En juillet 2023, Meta lançait Llama 2, présentant son outil d’IA comme étant « open source ». Depuis, le géant américain n’a publié ni l’ensemble du code source, ni les données d’entraînement utilisées. Sans ces éléments, ces systèmes ne peuvent pas être qualifiés d’open source, estimait déjà en 2023 l’Open Source Initiative (OSI), dans un article de blog.
« Meta confond “open source” et “ressources disponibles pour certains utilisateurs sous certaines conditions”, deux choses très différentes. Nous lui avons demandé de corriger cette erreur », écrivait l’OSI. Contacté par 01net.com, le groupe de Mark Zuckerberg n’avait pas répondu à notre demande de commentaires, à l’heure de la publication de cet article.

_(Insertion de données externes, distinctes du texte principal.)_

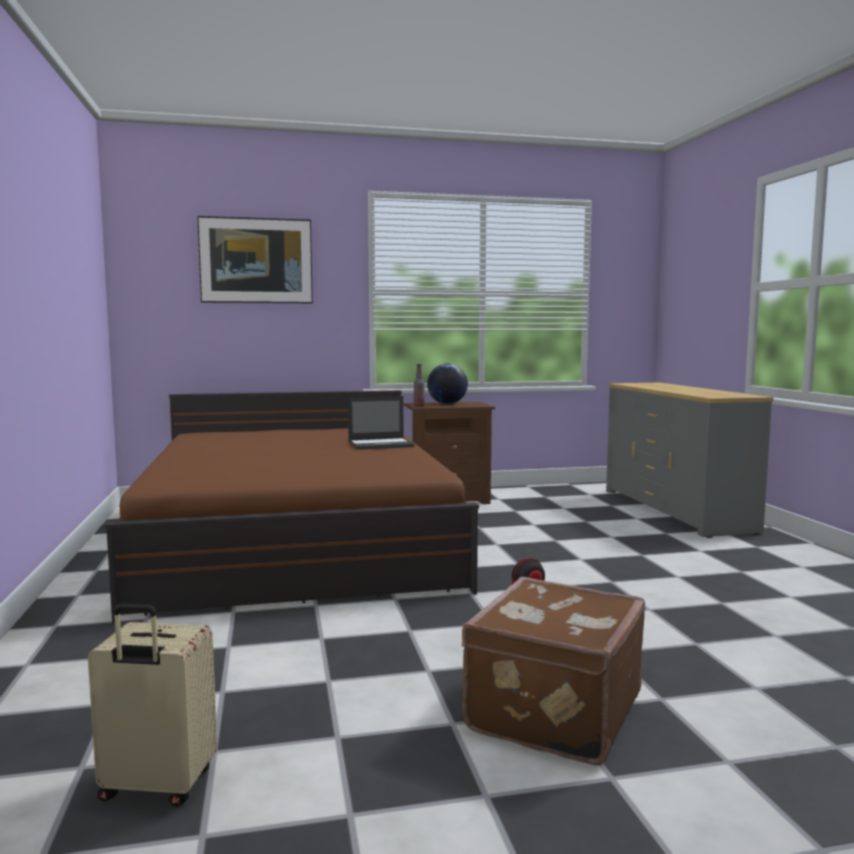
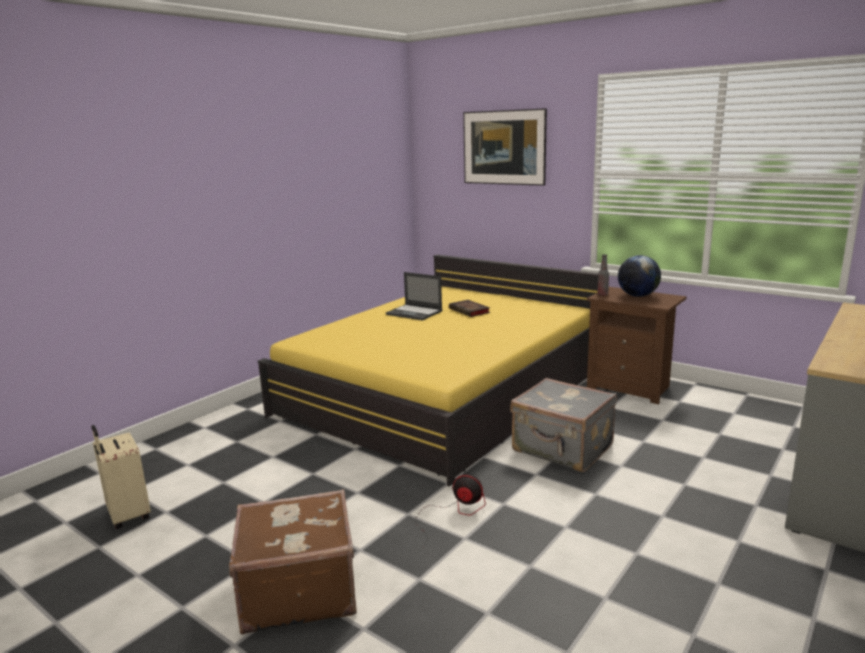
camera: 50 degrees right, 10 degrees up
brown bed [105,390,479,623] -> yellow bed [258,255,598,486]
laptop [348,396,414,450] -> laptop moved to [386,272,442,321]
none -> book [449,300,490,317]
none -> grey suitcase [510,378,617,472]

Mais un an plus tôt, la maison mère de Facebook, Instagram et WhatsApp expliquait, chez nos confrères d’IT for Business, « qu’il ne pouvait exister de définition unique de l’IA open source. La définir est un défi, car les définitions précédentes ne couvrent pas les complexités des modèles d’IA actuels ».
Les Eurodéputés demandent une définition de l’IA open source
Or, c’est justement l’absence de définition de « l’IA open source » qui pose problème, soulignent en substance les Eurodéputés signataires, dont font partie les Français Pierre Jouvet (secrétaire général du PS) et Murielle Laurent (PS). D’un côté, la qualification d’open source permet aux entreprises de ne pas avoir à se conformer à plusieurs dispositions de l’AI Act. De l’autre, les développeurs et les utilisateurs qui souhaitent réutiliser ou travailler sur l’outil d’IA n’ont accès ni à la totalité du code source, ni aux données d’entraînement.
Et sans ces deux éléments, ces utilisateurs ou développeurs, qui doivent, eux, se conformer à l’AI Act, peuvent difficilement le faire. Ils sont en effet censés évaluer les risques potentiels liés à la protection des données, aux biais des outils d’IA et aux droits d’auteur, une évaluation impossible sans accès au code source et aux données d’entraînement, soulignent les 30 Eurodéputés.
Résultat, les parlementaires européens demandent à la Commission de mettre fin à cette situation, en définissant clairement l’IA open source, et précisant de manière explicite « que les systèmes décrits (comme ceux de Meta) ne peuvent pas être considérés comme open source au sens du règlement ». L’argument avait déjà été développé par Stefano Maffulli. Dans un article publié dans Nature, le 27 mars dernier, le directeur général de l’OSI déclarait que : ni les « Llama2 et Llama 3.x (développés par Meta), ni Grok (développé par X, qui appartient à Elon Musk), ni Phi-2 (Microsoft) et ni Mixtral (Mistral AI) ne sont compatibles avec les principes de l’open source ».